Render the material as a JSON list of strings, one string per line and no blank lines. Begin at the line that contains "Image attached. Trace right lung lower lobe." and continue through the final line of the material.

Data listing
· · · ·
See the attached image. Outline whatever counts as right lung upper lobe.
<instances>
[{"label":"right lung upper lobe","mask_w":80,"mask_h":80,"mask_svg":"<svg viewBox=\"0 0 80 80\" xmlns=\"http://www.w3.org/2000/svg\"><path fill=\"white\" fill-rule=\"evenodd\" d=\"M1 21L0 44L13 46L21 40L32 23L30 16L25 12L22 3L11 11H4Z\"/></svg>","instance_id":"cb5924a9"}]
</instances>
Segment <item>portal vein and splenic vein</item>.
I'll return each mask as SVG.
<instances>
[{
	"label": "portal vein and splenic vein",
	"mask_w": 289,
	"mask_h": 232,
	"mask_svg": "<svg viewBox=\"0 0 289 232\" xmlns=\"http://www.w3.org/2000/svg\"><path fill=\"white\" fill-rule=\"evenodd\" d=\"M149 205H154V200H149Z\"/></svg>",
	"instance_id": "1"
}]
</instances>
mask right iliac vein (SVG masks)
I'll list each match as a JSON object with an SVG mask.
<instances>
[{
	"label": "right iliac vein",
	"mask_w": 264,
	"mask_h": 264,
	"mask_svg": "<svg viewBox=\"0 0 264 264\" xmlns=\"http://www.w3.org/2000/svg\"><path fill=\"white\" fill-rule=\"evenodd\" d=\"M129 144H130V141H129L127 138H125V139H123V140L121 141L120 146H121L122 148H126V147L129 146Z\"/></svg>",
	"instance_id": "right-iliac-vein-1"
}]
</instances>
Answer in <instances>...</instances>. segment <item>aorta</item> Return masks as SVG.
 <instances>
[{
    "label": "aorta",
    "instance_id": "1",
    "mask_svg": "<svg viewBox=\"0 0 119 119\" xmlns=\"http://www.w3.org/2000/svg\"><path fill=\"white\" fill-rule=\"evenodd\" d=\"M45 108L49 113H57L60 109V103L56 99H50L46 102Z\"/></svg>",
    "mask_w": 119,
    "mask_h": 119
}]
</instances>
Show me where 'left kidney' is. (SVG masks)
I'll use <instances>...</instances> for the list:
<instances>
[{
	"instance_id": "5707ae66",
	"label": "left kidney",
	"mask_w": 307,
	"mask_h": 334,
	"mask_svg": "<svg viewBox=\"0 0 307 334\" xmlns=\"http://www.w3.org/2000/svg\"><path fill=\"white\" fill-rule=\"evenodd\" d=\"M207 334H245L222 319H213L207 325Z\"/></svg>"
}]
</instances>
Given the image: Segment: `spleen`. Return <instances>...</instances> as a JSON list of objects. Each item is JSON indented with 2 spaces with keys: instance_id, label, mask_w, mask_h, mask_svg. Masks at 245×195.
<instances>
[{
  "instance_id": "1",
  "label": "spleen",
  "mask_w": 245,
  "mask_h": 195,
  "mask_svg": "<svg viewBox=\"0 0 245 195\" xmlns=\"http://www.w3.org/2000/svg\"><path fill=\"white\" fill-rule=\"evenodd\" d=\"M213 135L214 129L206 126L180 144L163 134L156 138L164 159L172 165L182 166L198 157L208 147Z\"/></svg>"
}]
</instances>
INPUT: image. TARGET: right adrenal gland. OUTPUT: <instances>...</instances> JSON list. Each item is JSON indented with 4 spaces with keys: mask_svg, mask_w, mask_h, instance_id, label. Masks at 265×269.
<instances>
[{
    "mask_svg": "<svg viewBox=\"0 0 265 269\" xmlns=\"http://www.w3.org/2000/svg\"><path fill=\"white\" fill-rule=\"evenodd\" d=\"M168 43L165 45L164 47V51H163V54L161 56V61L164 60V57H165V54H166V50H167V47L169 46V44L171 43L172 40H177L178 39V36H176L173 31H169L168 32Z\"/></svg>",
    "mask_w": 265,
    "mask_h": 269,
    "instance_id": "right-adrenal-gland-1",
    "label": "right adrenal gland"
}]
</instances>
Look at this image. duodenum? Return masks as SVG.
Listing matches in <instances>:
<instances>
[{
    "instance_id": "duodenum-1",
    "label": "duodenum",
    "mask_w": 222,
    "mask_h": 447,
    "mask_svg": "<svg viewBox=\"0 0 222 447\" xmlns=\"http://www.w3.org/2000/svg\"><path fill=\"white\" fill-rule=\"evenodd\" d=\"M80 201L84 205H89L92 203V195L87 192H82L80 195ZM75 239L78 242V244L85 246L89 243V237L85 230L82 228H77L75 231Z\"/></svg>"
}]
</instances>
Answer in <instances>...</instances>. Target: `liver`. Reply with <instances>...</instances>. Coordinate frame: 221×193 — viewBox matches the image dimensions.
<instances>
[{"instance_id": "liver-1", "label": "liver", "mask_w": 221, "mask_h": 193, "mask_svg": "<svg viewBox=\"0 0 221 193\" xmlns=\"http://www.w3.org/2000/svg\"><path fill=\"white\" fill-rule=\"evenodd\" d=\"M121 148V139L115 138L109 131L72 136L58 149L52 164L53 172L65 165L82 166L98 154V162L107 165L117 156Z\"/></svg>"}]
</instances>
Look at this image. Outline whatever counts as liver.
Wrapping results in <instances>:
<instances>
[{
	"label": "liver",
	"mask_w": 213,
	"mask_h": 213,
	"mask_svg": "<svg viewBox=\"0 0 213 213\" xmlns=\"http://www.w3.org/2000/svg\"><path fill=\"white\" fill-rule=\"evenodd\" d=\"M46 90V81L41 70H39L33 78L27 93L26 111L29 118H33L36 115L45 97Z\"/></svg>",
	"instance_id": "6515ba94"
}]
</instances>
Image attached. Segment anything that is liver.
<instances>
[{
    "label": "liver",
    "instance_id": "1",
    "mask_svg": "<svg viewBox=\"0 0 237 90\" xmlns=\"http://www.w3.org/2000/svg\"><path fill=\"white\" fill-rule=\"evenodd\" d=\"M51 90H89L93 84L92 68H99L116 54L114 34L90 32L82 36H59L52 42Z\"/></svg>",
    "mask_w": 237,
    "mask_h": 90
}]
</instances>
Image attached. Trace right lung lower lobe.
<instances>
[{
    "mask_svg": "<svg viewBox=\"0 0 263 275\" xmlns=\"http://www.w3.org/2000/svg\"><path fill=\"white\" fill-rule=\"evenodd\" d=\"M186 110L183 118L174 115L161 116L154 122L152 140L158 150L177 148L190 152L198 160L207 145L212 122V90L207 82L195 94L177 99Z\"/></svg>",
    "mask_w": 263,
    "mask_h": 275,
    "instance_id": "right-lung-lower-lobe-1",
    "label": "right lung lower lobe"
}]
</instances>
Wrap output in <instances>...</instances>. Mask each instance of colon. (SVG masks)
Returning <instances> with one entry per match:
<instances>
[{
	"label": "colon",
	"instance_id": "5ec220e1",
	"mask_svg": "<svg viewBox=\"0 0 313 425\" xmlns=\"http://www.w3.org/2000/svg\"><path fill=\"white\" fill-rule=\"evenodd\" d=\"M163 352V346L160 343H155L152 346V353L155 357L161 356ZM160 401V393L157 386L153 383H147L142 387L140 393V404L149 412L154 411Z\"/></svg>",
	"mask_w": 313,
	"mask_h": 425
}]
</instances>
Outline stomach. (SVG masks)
· · · ·
Expected answer =>
[
  "Image attached. Trace right lung lower lobe.",
  "<instances>",
  "[{",
  "    \"mask_svg\": \"<svg viewBox=\\\"0 0 263 275\\\" xmlns=\\\"http://www.w3.org/2000/svg\\\"><path fill=\\\"white\\\" fill-rule=\\\"evenodd\\\" d=\\\"M186 110L183 118L174 115L161 116L154 122L152 140L158 150L177 148L190 152L198 160L207 145L212 122V90L207 82L195 94L177 99Z\\\"/></svg>\",",
  "    \"mask_w\": 263,",
  "    \"mask_h\": 275,",
  "    \"instance_id\": \"right-lung-lower-lobe-1\",",
  "    \"label\": \"right lung lower lobe\"",
  "}]",
  "</instances>",
  "Wrap output in <instances>...</instances>. Mask each instance of colon. (SVG masks)",
  "Returning <instances> with one entry per match:",
  "<instances>",
  "[{",
  "\t\"label\": \"colon\",",
  "\t\"instance_id\": \"5ec220e1\",",
  "\t\"mask_svg\": \"<svg viewBox=\\\"0 0 313 425\\\" xmlns=\\\"http://www.w3.org/2000/svg\\\"><path fill=\\\"white\\\" fill-rule=\\\"evenodd\\\" d=\\\"M163 352V346L160 343H155L152 346V353L155 357L161 356ZM160 401V393L157 386L153 383H147L142 387L140 393V404L149 412L154 411Z\\\"/></svg>\",",
  "\t\"mask_w\": 313,",
  "\t\"mask_h\": 425",
  "}]",
  "</instances>",
  "Outline stomach. (SVG masks)"
]